Please count how many lines in the entries contain the string "part" and give only that number.

-- Begin --

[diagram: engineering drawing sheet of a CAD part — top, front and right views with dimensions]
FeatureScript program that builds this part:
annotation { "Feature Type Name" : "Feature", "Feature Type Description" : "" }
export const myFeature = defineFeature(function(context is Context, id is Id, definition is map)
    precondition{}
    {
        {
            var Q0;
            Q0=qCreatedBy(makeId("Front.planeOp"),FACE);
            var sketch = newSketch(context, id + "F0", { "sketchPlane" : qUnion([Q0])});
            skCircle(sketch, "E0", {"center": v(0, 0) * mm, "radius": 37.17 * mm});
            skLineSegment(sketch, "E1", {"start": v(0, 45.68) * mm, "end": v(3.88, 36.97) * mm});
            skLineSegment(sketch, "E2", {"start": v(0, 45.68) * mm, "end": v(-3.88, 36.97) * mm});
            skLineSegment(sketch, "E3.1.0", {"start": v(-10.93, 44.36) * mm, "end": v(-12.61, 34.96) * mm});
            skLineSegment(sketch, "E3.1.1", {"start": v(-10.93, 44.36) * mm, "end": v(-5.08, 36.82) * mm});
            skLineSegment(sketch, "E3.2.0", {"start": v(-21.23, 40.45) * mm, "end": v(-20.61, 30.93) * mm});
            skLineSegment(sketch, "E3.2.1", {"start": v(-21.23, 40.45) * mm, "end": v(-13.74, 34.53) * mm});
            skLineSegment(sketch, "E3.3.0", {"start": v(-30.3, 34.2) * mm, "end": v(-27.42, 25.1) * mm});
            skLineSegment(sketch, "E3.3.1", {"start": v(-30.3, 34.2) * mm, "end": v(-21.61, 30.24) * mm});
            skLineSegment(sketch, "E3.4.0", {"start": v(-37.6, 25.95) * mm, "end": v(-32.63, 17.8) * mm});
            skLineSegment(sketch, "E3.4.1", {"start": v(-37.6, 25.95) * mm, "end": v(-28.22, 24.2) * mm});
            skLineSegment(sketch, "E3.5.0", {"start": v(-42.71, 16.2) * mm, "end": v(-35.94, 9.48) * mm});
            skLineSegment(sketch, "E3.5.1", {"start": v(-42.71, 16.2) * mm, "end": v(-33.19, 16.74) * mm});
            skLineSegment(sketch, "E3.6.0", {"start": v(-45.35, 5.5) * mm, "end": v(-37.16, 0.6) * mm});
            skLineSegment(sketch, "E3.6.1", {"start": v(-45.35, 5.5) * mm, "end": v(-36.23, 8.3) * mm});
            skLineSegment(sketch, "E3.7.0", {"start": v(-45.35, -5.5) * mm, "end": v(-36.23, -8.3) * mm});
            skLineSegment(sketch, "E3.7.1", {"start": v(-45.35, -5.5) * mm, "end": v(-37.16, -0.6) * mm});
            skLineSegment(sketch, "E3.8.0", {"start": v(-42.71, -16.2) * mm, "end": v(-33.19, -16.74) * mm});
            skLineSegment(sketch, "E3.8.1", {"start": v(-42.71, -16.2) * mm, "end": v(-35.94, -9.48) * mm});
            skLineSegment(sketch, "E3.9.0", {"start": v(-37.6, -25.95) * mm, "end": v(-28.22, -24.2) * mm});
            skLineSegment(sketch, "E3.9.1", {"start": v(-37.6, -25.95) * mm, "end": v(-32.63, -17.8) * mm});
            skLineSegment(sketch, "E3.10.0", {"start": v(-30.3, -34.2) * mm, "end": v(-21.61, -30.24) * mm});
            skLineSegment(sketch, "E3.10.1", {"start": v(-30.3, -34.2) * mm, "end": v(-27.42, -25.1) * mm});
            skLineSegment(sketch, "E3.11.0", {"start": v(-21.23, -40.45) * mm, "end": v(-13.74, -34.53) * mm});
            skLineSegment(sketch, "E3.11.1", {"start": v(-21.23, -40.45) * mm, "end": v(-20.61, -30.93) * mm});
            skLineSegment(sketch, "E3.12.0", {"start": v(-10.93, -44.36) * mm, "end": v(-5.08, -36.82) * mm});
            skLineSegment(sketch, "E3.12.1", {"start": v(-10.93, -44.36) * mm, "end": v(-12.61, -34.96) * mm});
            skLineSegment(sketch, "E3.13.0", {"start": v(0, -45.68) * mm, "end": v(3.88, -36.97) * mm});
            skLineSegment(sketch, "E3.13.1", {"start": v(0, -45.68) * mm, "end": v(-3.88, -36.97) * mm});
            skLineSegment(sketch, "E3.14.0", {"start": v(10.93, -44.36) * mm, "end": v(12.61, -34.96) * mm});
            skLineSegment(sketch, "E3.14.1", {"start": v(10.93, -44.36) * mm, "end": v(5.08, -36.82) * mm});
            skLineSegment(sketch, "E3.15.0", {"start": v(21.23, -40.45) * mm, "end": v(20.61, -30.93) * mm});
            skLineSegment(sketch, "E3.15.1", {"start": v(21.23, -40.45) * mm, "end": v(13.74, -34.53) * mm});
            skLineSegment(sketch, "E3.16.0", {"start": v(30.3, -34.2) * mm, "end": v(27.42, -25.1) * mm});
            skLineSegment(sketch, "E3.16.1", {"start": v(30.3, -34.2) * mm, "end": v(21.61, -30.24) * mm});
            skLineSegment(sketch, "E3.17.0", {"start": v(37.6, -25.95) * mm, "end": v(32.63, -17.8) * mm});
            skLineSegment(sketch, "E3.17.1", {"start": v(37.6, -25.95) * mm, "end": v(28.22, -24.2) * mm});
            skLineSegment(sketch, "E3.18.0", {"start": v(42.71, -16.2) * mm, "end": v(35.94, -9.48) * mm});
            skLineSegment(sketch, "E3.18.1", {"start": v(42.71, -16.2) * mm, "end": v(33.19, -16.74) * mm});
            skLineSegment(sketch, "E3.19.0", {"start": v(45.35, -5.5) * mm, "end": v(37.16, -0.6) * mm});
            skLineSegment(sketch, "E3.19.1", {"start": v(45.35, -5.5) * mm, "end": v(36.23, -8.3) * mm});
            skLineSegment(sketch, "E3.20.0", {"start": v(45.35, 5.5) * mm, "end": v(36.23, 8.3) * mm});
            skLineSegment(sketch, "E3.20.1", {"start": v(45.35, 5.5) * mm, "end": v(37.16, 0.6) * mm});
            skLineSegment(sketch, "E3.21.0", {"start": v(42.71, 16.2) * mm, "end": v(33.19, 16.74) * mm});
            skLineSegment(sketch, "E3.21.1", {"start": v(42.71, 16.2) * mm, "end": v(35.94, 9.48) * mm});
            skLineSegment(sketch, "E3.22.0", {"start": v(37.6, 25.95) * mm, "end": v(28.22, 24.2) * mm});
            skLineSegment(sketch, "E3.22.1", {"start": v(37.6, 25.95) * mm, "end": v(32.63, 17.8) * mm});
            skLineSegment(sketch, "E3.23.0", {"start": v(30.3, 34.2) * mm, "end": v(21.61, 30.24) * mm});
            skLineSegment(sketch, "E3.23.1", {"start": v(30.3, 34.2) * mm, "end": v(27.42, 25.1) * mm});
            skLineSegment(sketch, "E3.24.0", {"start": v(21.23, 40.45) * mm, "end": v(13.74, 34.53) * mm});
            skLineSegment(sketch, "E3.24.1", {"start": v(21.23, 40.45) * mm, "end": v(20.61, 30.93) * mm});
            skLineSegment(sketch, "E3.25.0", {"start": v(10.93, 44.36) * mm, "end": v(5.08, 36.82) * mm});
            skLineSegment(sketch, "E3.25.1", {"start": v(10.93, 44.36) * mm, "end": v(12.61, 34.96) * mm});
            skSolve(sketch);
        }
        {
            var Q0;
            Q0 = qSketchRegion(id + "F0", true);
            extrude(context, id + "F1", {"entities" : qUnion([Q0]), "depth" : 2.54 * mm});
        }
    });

-- End --

# Task answer
2